[Spambayes] Results of playing with CDB
Guido van Rossum
guido@python.org
Sun, 15 Sep 2002 02:16:56 -0400
> [Neale Pickett]
> > ...
> > I'm not sure a server would work for multiple users. I have 80 users;
> > at 20MB per server, that's 1600MB of RAM, which would require a new hard
> > drive just for the swap :). I'm sure it wouldn't be quite that bad if
> > it was just one server for everyone, but in that case I suspect the dict
> > would quickly become so large that it would no longer be practical to
> > have it all in RAM, and then I'm back to dbm files.
> >
> > Of course, I could be missing some obvious implementation detail. The
> > spam database could be shared, for instance, if it was sufficiently
> > attack-resistant. In any case, speeding up the current implementation
> > seems like a sufficiently low-hanging fruit for the time being, and
> > hopefully will be useful work for a larger project.
[Tim]
> Hmm. When you say "a server", you seem to have in mind a shared machine
> sitting in another room. When I say "a server", I just have in mind a
> process that usually sits idle, waiting for a client to ask it to do
> something.

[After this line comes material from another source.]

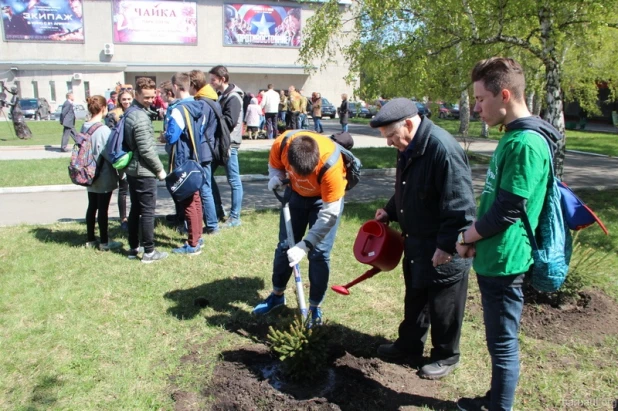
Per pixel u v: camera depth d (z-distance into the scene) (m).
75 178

There's no rule against a server and client process running on
> the same box, neither against each user running their own server process for
> their own email.
That's not how I read Neale's post. He's considering one server
*process* per user though, and thinks that 80 server processes with a
virtual memory address space (what he calls "RAM") of 20 MB would take
up too much swap space. Is 20 MB a reasonable estimate for the
in-memory dict?
But I don't buy his assumption that if you share the server between 80
users the dict becomes too large. Why would it? Because their ham
collections would be disjoint? Not completely, I expect. But that is
indeed a question to ponder: can 80 users effectively share the
classifier database?
--Guido van Rossum (home page: http://www.python.org/~guido/)